(Items from a dataset)
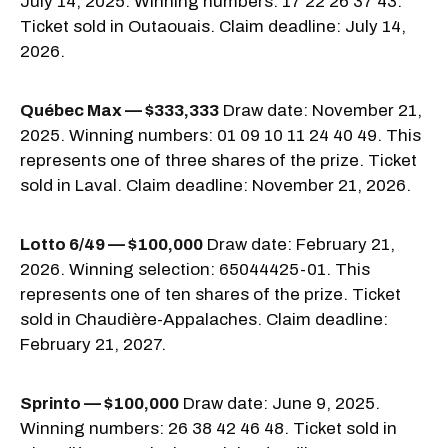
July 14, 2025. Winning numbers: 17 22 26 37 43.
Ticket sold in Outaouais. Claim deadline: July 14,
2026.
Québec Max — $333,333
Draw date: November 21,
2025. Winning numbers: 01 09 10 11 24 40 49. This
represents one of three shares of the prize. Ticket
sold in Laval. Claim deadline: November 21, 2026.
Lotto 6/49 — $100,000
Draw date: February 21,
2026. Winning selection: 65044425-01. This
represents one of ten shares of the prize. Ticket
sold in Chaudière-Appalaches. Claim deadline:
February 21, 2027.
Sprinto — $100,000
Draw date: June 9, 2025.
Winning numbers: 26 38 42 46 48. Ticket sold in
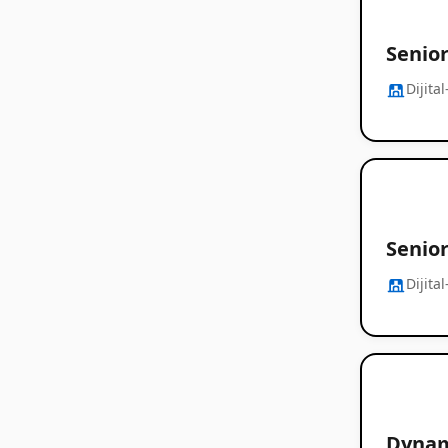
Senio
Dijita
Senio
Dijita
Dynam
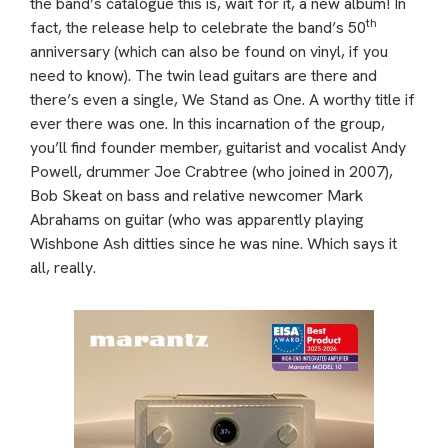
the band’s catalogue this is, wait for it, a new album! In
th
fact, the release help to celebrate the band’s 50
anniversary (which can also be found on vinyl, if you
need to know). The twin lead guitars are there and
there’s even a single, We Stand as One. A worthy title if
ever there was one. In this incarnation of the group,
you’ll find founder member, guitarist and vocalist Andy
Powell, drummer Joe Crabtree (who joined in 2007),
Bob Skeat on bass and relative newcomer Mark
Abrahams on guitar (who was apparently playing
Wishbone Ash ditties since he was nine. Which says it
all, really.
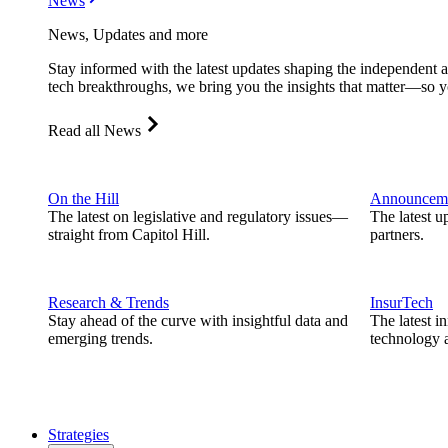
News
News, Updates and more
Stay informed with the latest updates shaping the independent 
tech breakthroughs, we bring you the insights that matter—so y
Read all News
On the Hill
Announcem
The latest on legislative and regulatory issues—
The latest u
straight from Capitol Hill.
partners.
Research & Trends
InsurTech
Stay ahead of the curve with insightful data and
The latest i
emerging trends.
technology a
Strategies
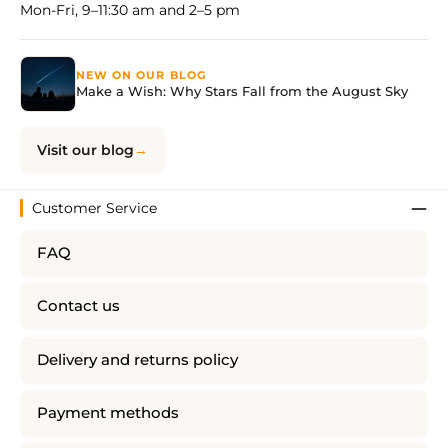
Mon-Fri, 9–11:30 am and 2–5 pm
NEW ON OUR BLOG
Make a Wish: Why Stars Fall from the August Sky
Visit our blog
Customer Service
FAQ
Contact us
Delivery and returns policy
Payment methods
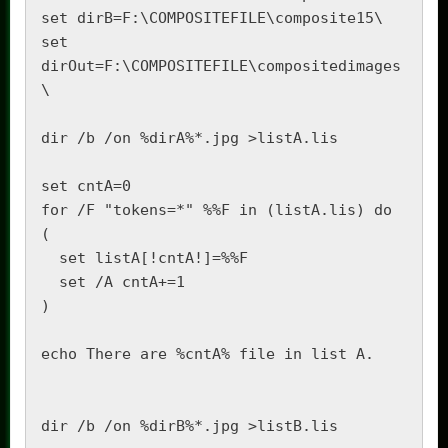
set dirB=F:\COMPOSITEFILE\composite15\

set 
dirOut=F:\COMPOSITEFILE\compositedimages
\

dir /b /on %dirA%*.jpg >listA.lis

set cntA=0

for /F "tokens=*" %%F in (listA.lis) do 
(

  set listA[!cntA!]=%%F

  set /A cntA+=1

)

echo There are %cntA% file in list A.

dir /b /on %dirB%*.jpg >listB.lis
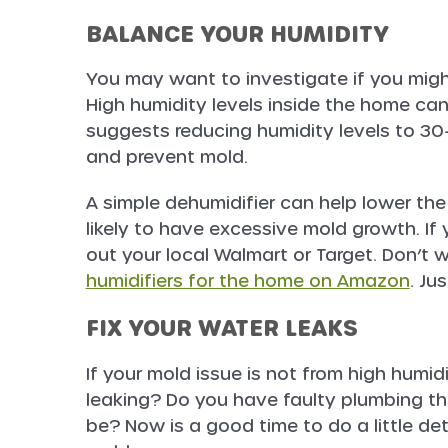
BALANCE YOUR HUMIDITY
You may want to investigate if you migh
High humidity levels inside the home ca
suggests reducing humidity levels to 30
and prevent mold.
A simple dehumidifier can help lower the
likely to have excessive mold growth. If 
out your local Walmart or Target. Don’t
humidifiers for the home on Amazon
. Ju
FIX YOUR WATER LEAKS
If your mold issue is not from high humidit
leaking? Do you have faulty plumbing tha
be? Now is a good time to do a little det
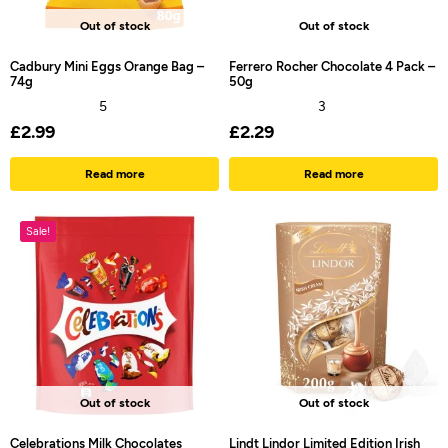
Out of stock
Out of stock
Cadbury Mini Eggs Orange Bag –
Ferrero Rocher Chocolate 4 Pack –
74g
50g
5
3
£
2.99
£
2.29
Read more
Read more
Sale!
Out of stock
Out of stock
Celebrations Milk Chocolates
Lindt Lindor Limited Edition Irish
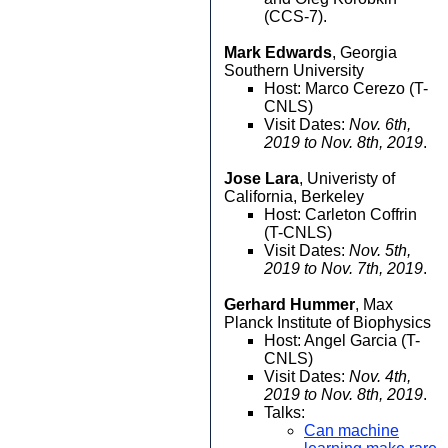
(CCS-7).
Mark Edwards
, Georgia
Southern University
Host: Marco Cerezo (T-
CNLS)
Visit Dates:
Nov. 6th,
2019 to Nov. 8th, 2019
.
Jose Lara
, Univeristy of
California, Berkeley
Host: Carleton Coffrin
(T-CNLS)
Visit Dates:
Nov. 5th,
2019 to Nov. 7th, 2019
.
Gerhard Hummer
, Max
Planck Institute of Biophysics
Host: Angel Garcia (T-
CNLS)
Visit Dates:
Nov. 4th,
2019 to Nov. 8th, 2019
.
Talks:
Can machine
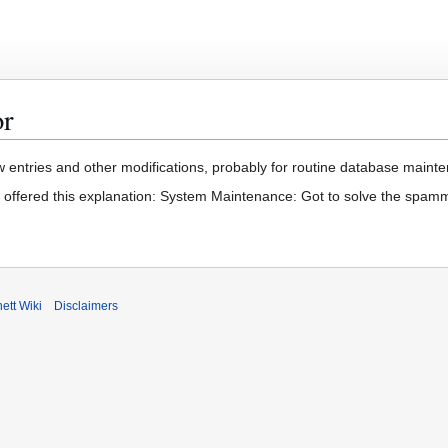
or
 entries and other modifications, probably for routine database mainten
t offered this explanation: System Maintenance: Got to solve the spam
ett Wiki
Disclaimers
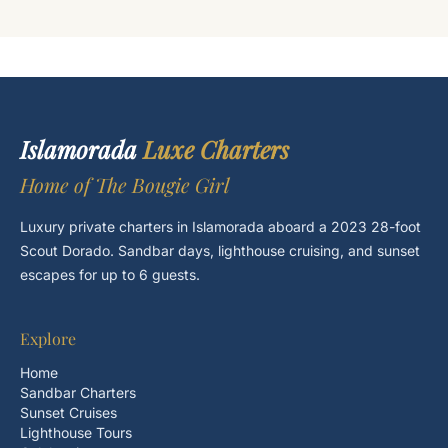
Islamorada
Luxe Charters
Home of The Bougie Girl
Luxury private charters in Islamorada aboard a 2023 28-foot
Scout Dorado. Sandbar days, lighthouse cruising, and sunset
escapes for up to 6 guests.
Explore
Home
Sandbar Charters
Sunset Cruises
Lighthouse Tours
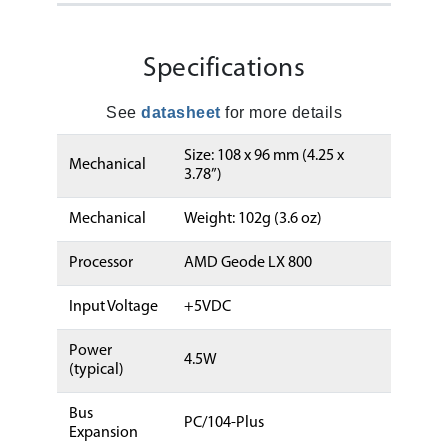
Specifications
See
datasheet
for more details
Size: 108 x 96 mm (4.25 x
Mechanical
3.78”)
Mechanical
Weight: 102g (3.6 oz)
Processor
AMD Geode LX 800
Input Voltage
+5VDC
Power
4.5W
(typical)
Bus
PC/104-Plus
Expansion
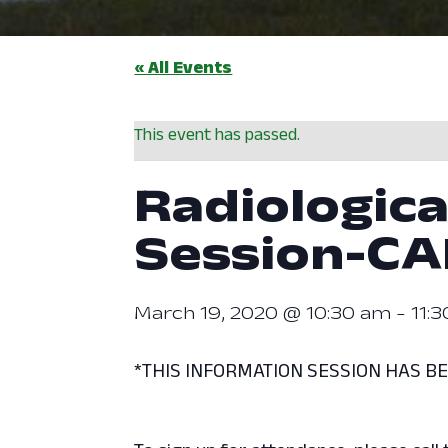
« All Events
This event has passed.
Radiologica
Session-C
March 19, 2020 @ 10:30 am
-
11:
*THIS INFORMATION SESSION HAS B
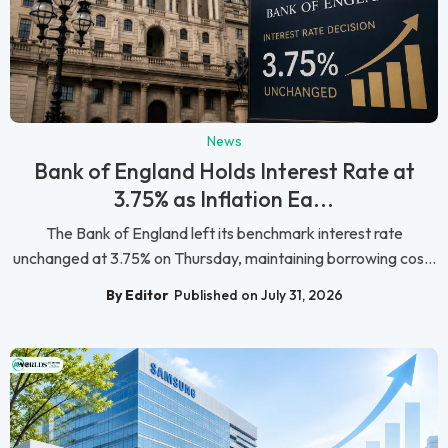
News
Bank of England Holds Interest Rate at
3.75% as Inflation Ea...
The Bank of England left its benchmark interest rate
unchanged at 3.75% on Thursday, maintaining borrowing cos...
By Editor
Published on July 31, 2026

==

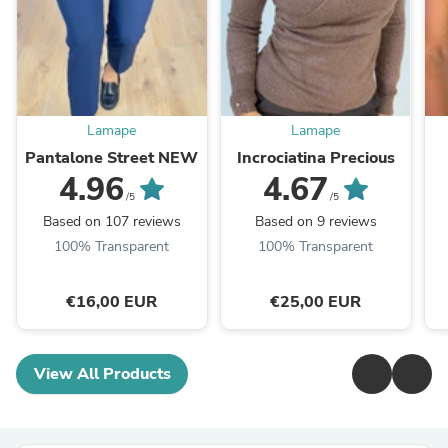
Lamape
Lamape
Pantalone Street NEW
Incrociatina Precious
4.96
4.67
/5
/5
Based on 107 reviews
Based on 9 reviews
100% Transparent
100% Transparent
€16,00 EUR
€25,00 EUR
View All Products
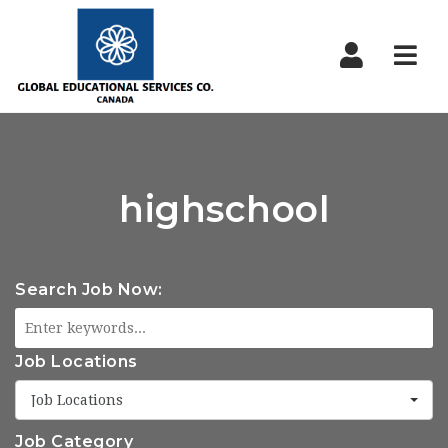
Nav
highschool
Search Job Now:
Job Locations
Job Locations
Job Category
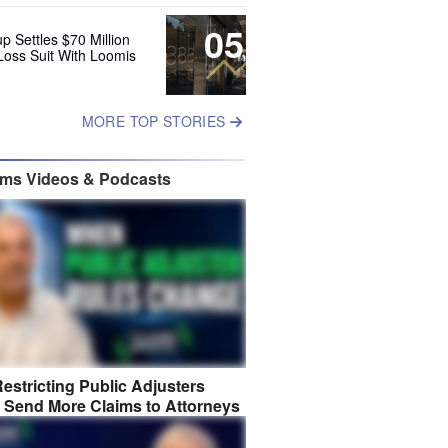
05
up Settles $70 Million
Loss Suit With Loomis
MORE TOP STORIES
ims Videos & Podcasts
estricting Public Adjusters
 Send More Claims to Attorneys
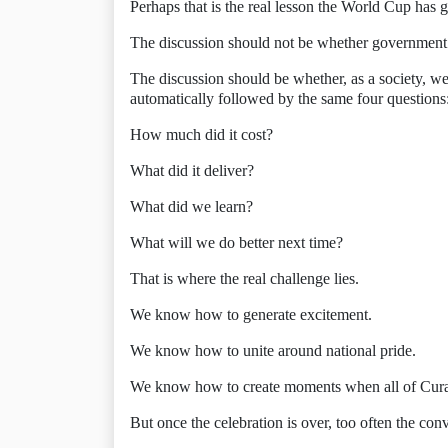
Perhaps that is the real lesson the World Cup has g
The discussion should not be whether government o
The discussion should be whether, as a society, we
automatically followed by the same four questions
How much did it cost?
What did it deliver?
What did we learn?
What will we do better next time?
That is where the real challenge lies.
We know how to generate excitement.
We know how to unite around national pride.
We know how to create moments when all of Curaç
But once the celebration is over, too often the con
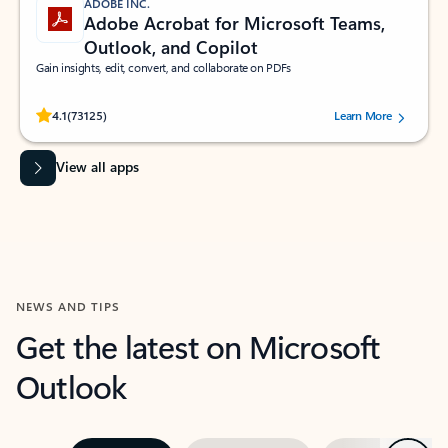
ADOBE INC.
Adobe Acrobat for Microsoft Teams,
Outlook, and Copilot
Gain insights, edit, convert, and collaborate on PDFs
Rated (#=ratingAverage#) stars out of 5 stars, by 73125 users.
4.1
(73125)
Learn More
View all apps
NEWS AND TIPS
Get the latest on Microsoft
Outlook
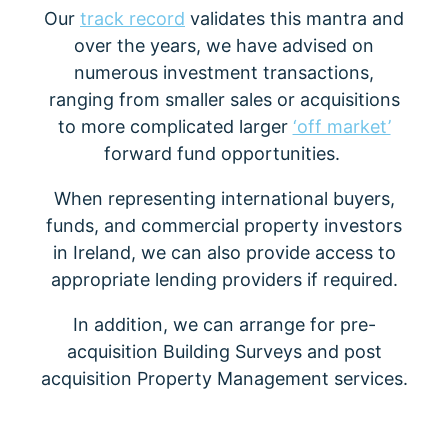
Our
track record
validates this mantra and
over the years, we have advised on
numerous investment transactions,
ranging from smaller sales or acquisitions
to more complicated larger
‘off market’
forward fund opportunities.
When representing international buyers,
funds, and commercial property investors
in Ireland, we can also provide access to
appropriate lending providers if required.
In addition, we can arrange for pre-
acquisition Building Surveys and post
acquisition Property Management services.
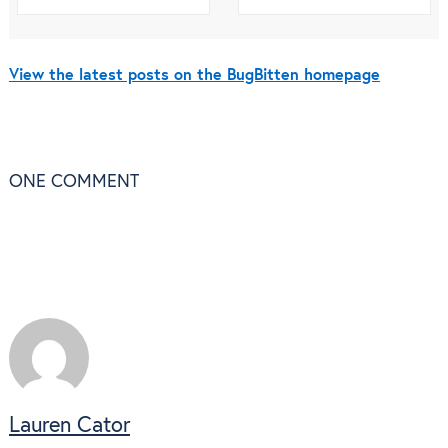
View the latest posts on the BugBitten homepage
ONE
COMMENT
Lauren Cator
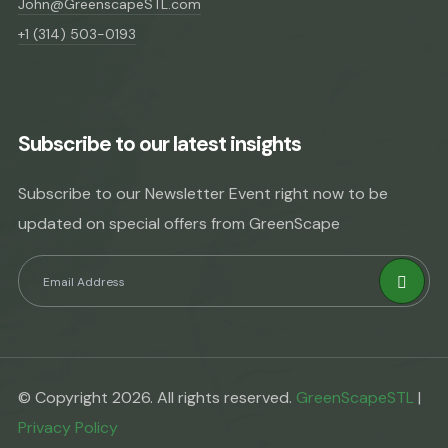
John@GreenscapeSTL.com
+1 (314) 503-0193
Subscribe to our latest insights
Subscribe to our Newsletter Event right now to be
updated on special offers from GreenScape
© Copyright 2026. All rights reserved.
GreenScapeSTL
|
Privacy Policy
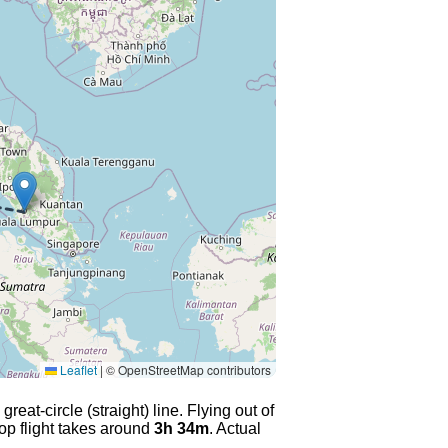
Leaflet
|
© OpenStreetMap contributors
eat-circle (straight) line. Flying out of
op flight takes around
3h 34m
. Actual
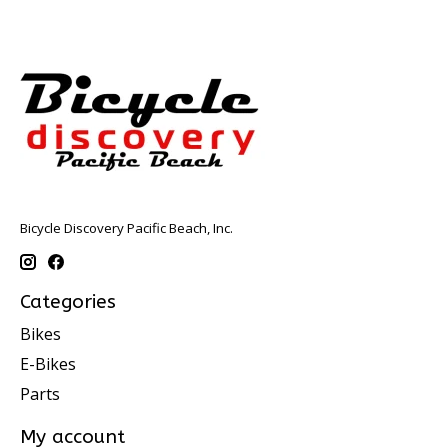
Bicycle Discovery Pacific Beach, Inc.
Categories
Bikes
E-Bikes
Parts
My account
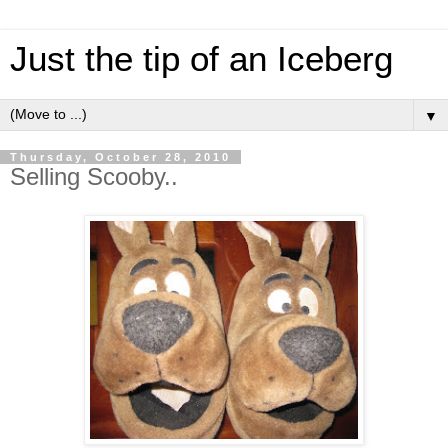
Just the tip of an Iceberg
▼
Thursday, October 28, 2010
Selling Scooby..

*TASK INSTRUCTIONS*: Please go through the data above and copy every line that has the word "July".

*EXERCISE OUTPUT*:
July 14, 2025. Winning numbers: 17 22 26 37 43.
Ticket sold in Outaouais. Claim deadline: July 14,
Published on July 31, 2026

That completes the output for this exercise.